▶ [About this task] Give back exactly the stretch of data below from the line holding "12: (653, 169)" through the line holding "46: (371, 538)", both ends included, and leave the remaining lines out.

______

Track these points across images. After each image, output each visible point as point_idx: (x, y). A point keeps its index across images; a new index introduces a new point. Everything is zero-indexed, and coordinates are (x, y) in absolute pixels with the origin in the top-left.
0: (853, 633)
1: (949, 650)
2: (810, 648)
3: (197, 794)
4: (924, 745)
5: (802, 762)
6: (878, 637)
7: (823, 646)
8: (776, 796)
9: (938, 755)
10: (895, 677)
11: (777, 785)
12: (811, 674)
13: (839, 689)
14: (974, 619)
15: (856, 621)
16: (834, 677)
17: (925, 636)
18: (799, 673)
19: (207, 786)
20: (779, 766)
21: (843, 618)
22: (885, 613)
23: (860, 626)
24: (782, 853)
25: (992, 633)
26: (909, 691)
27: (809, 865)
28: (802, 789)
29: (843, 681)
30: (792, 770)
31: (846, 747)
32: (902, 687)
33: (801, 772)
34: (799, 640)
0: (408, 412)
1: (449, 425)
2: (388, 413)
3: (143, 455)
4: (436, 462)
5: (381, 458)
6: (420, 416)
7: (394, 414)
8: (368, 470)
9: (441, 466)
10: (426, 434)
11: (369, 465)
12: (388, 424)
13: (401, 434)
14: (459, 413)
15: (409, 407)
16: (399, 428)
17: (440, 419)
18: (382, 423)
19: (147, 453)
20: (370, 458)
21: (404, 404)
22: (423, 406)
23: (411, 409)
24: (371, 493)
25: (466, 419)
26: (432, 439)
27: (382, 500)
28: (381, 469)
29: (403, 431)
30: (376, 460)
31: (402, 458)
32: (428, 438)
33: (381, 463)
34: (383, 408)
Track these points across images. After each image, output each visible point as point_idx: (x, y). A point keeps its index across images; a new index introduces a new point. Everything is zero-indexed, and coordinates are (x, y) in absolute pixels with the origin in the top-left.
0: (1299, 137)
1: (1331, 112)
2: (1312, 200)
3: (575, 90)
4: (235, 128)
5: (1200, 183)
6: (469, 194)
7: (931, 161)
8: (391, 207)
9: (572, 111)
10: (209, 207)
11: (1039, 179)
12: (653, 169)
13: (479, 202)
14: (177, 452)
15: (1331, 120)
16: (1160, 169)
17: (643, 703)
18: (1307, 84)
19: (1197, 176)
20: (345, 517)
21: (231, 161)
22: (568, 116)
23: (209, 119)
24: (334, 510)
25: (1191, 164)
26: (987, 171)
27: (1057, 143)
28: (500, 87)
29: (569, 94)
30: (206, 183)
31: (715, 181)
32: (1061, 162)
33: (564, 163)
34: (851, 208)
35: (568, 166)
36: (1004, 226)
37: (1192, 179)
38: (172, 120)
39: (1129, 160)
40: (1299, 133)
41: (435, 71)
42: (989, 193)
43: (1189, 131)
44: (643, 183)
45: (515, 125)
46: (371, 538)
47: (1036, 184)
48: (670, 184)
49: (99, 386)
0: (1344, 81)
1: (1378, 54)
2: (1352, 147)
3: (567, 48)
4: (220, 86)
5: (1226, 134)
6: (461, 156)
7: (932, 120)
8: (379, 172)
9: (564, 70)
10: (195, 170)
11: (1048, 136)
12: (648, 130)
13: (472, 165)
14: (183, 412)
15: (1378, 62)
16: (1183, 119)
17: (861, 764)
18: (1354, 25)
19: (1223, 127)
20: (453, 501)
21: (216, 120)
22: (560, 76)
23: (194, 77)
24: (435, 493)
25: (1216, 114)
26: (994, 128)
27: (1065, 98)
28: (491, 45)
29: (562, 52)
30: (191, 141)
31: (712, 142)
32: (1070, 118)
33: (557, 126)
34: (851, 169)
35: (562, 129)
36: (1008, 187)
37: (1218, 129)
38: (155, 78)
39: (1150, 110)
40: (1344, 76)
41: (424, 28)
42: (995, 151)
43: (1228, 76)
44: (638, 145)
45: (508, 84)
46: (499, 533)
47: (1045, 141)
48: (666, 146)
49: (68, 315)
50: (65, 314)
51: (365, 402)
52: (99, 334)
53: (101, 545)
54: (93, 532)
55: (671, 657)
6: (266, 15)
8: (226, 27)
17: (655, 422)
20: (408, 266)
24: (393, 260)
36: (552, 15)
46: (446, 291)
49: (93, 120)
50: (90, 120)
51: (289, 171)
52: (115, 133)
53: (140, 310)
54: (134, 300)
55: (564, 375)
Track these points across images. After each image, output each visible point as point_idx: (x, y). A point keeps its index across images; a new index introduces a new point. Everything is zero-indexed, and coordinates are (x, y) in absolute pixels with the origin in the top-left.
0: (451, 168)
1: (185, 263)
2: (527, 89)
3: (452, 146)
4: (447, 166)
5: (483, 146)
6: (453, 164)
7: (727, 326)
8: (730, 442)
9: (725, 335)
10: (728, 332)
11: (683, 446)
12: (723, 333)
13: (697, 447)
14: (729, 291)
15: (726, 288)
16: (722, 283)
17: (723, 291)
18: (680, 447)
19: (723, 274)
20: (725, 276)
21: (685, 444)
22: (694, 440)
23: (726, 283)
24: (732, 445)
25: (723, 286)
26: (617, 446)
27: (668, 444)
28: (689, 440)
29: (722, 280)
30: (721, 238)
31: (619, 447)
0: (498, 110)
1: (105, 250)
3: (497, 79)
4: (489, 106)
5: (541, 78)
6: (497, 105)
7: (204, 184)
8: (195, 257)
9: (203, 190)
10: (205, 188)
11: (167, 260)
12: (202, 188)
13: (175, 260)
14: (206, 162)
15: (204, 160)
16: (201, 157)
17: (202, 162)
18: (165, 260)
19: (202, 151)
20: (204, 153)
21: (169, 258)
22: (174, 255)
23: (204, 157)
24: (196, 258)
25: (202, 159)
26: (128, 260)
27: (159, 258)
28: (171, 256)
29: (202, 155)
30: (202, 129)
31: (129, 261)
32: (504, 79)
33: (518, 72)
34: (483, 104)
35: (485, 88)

______

▶ [Final answer]
12: (653, 169)
13: (479, 202)
14: (177, 452)
15: (1331, 120)
16: (1160, 169)
17: (643, 703)
18: (1307, 84)
19: (1197, 176)
20: (345, 517)
21: (231, 161)
22: (568, 116)
23: (209, 119)
24: (334, 510)
25: (1191, 164)
26: (987, 171)
27: (1057, 143)
28: (500, 87)
29: (569, 94)
30: (206, 183)
31: (715, 181)
32: (1061, 162)
33: (564, 163)
34: (851, 208)
35: (568, 166)
36: (1004, 226)
37: (1192, 179)
38: (172, 120)
39: (1129, 160)
40: (1299, 133)
41: (435, 71)
42: (989, 193)
43: (1189, 131)
44: (643, 183)
45: (515, 125)
46: (371, 538)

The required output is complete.